### WHAT TO DO
Reproduce the lines of the material exactly, beginning with its first line and ending with the line that contains "complicaciones. Si buscas un VPS económico".

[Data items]
# # # # # # #
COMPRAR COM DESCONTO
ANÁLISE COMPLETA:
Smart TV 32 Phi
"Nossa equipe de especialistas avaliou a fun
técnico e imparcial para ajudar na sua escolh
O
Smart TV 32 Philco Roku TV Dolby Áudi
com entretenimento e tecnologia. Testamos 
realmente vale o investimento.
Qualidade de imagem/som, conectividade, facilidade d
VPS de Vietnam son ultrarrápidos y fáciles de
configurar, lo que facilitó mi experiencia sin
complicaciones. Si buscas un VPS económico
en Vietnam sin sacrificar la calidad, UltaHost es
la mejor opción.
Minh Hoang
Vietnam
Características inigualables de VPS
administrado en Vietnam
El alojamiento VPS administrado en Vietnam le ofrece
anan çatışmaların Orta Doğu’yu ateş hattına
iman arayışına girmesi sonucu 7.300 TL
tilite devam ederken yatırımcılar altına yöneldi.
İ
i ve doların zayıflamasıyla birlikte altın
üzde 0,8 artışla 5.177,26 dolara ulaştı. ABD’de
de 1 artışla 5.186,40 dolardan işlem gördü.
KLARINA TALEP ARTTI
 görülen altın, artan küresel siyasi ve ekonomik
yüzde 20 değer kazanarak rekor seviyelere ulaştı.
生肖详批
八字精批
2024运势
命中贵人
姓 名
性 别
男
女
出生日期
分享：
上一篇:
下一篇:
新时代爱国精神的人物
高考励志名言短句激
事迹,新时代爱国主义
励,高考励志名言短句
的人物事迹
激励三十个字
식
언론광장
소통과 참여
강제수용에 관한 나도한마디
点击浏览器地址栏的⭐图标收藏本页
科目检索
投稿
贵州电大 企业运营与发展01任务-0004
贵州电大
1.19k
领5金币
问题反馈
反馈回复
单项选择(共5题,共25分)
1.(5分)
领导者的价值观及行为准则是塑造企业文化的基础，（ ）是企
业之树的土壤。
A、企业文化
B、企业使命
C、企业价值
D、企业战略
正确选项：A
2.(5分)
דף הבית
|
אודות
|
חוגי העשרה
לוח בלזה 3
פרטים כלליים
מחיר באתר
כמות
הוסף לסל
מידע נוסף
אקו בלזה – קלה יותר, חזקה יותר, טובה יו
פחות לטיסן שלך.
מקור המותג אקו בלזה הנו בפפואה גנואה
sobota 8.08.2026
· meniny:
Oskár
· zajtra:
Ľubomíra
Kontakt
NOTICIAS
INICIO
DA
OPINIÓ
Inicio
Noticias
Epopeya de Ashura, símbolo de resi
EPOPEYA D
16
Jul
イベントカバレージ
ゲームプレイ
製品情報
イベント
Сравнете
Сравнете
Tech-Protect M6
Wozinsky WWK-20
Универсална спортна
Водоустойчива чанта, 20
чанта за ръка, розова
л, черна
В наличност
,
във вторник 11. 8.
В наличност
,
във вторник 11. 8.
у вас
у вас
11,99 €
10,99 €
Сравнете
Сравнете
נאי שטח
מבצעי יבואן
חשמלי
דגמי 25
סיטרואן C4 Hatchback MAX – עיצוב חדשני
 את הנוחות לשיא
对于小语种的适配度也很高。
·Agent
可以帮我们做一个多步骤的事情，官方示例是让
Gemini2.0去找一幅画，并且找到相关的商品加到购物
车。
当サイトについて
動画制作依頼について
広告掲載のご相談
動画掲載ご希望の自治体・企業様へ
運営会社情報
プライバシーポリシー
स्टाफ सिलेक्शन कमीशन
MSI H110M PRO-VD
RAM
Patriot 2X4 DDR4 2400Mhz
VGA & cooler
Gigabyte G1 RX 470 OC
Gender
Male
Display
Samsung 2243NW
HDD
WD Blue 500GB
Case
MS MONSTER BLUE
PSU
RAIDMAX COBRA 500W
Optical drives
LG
# # # # # # #
### RESPONSE AREA
COMPRAR COM DESCONTO
ANÁLISE COMPLETA:
Smart TV 32 Phi
"Nossa equipe de especialistas avaliou a fun
técnico e imparcial para ajudar na sua escolh
O
Smart TV 32 Philco Roku TV Dolby Áudi
com entretenimento e tecnologia. Testamos 
realmente vale o investimento.
Qualidade de imagem/som, conectividade, facilidade d
VPS de Vietnam son ultrarrápidos y fáciles de
configurar, lo que facilitó mi experiencia sin
complicaciones. Si buscas un VPS económico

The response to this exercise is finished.